== EXERCISE GOAL ==
Report how many lines in the data below contain the string "skCircle", with case counting, and give only the number.

== EXTRACTED RECORDS ==
====================
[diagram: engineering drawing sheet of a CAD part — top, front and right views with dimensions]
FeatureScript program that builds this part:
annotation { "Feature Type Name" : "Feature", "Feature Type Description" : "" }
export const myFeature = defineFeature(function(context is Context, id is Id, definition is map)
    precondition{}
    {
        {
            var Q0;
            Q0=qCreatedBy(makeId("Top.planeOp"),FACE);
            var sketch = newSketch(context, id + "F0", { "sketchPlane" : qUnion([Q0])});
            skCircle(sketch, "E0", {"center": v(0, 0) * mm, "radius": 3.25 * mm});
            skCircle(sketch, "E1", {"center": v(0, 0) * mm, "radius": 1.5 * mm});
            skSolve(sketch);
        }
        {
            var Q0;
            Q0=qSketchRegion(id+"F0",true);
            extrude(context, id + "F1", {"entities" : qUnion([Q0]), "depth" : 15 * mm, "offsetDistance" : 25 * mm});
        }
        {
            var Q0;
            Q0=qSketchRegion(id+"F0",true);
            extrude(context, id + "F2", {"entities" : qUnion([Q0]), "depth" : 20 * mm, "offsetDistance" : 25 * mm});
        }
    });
====================
== THE ANSWER ==
2